My orientee gave the wrong narcotic

Nurses General Nursing

Published

So, I had an orientee on my hall the one night and everything was going very well. She passed the 1600s and I the 2000s. Toward the end of the shift the narc count was off and upon closer inspection we determined that the wrong pain pill was given to the wrong resident (the dosages were not the same, but the pill itself was). I am worried about what is going to occur and how it will occur. I'm just wondering if I am the one who should be reprimanded for the medication error (seeing as she was under my responsibility), or if she will (which I would hope would not be the case).

Hmm...well as long as nothing terrible happens to the patient I can't imagine you both getting into much trouble. Mistakes happen...

How closely were you supervising her at the time?

Specializes in Med-Surg, Emergency, CEN.

She is a nurse? Or medication trained aide? Then it is her own write up. At the time of the med error you need to show her the report protocols so she can tell the MD it happened and get orders.
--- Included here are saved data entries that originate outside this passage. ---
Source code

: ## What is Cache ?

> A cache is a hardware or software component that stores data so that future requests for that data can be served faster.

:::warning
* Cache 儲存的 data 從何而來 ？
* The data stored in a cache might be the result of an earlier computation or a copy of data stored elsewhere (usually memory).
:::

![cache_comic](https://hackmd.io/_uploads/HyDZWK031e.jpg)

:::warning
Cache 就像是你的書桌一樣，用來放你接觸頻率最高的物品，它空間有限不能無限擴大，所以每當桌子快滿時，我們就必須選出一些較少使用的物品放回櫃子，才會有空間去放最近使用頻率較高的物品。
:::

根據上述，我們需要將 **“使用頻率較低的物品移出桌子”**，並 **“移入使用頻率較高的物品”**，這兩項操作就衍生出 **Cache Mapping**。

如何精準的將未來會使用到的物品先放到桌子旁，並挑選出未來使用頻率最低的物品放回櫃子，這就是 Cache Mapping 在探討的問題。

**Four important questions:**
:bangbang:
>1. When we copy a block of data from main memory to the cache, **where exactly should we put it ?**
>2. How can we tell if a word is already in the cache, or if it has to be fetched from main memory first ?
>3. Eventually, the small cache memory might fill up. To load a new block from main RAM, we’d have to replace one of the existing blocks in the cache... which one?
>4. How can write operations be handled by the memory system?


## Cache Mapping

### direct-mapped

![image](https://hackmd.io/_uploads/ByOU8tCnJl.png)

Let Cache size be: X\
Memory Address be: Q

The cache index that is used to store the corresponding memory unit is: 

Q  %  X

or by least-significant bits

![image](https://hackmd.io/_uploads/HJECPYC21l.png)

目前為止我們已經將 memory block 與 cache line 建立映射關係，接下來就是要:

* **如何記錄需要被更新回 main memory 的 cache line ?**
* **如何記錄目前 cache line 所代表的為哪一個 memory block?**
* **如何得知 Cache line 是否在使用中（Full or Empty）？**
She's registered (or certified) in her own right and is responsible for her own errors.

This I cannot recall. It was a busy time of the shift and there were many residents requesting my aid.
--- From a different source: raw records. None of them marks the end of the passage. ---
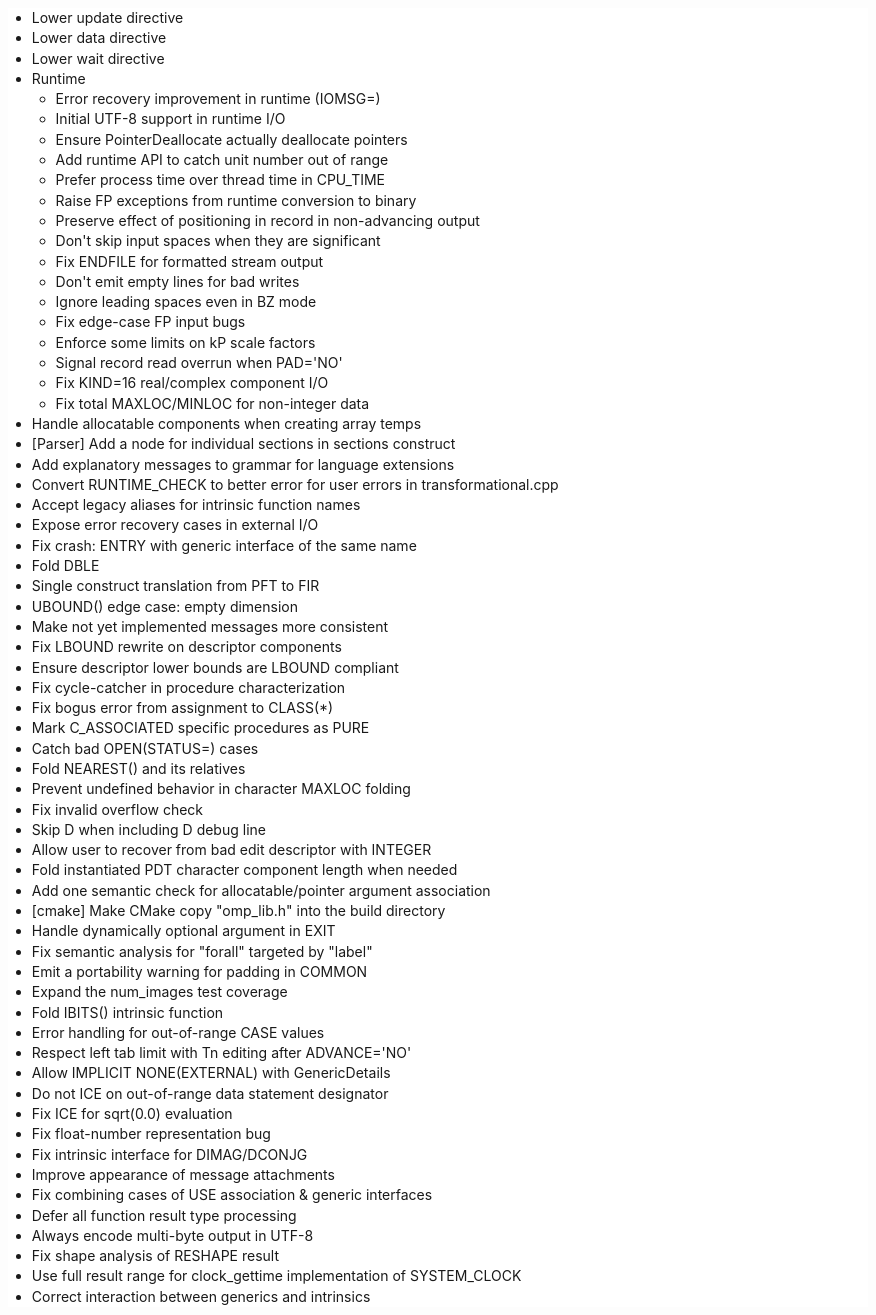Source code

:   - Lower update directive
  - Lower data directive
  - Lower wait directive
- Runtime
  - Error recovery improvement in runtime (IOMSG=)
  - Initial UTF-8 support in runtime I/O
  - Ensure PointerDeallocate actually deallocate pointers
  - Add runtime API to catch unit number out of range
  - Prefer process time over thread time in CPU_TIME
  - Raise FP exceptions from runtime conversion to binary
  - Preserve effect of positioning in record in non-advancing output
  - Don't skip input spaces when they are significant
  - Fix ENDFILE for formatted stream output
  - Don't emit empty lines for bad writes
  - Ignore leading spaces even in BZ mode
  - Fix edge-case FP input bugs
  - Enforce some limits on kP scale factors
  - Signal record read overrun when PAD='NO'
  - Fix KIND=16 real/complex component I/O
  - Fix total MAXLOC/MINLOC for non-integer data
- Handle allocatable components when creating array temps
- [Parser] Add a node for individual sections in sections construct
- Add explanatory messages to grammar for language extensions
- Convert RUNTIME_CHECK to better error for user errors in transformational.cpp
- Accept legacy aliases for intrinsic function names
- Expose error recovery cases in external I/O
- Fix crash: ENTRY with generic interface of the same name
- Fold DBLE
- Single construct translation from PFT to FIR
- UBOUND() edge case: empty dimension
- Make not yet implemented messages more consistent
- Fix LBOUND rewrite on descriptor components
- Ensure descriptor lower bounds are LBOUND compliant
- Fix cycle-catcher in procedure characterization
- Fix bogus error from assignment to CLASS(\*)
- Mark C_ASSOCIATED specific procedures as PURE
- Catch bad OPEN(STATUS=) cases
- Fold NEAREST() and its relatives
- Prevent undefined behavior in character MAXLOC folding
- Fix invalid overflow check
- Skip D when including D debug line
- Allow user to recover from bad edit descriptor with INTEGER
- Fold instantiated PDT character component length when needed
- Add one semantic check for allocatable/pointer argument association
- [cmake] Make CMake copy "omp_lib.h" into the build directory
- Handle dynamically optional argument in EXIT
- Fix semantic analysis for "forall" targeted by "label"
- Emit a portability warning for padding in COMMON
- Expand the num_images test coverage
- Fold IBITS() intrinsic function
- Error handling for out-of-range CASE values
- Respect left tab limit with Tn editing after ADVANCE='NO'
- Allow IMPLICIT NONE(EXTERNAL) with GenericDetails
- Do not ICE on out-of-range data statement designator
- Fix ICE for sqrt(0.0) evaluation
- Fix float-number representation bug
- Fix intrinsic interface for DIMAG/DCONJG
- Improve appearance of message attachments
- Fix combining cases of USE association & generic interfaces
- Defer all function result type processing
- Always encode multi-byte output in UTF-8
- Fix shape analysis of RESHAPE result
- Use full result range for clock_gettime implementation of SYSTEM_CLOCK
- Correct interaction between generics and intrinsics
She is a nurse? Or medication trained aide? Then it is her own write up. At the time of the med error you need to show her the report protocols so she can tell the MD it happened and get orders. She's registered (or certified) in her own right and is responsible for her own errors.

Yes, she is an LPN.

Specializes in Orthopedic, LTC, STR, Med-Surg, Tele.

Eeek. Better keep a close eye on your orientee. I am confused as to how the dose could be different but you said it was the same pill?

I had a co-worker with a similar experience. The preceptor was written up and not the orientee. They justified the write-up by explaining the preceptor was ultimately the responsible nurse to oversee the orientee's work. When I precept, I have a rule that I always double check the narcotics prior to being given. I know this can take extra time on the preceptor's part, but it does prevent errors. I would look at it as a lesson learned for both.

Eeek. Better keep a close eye on your orientee. I am confused as to how the dose could be different but you said it was the same pill?

Maybe like oxycodone 5 mg was given when the order was for oxycodone 2.5 mg?

Specializes in Critical Care, Education.

Nope. Every licensed person is accountable for their own mistakes - especially for something so basic as medication "5 Rights".

If she were an unlicensed student, that would be one thing. However, she holds licensure, so she's responsible for giving meds safely under her scope of practice. It's not as if it were something particular to your unit or hospital; giving meds safely is the same everywhere.

Specializes in Orthopedic, LTC, STR, Med-Surg, Tele.
Maybe like oxycodone 5 mg was given when the order was for oxycodone 2.5 mg?

I realized afterward :rolleyes: 'Twas a bit slow on the uptake there.

Nope. Every licensed person is accountable for their own mistakes - especially for something so basic as medication "5 Rights".

This is true. But, this is referring only to how the OP could be held responsible from a legal/licensure/BON perspective. The facility might very well hold a preceptor jointly responsible for the med errors of his/her orientee. (unfair and short-sighted in my opinion, but it's possible)

In other words, the OP can't lose her license based on this, but she could very well be reprimanded, depending on the policies of the facility.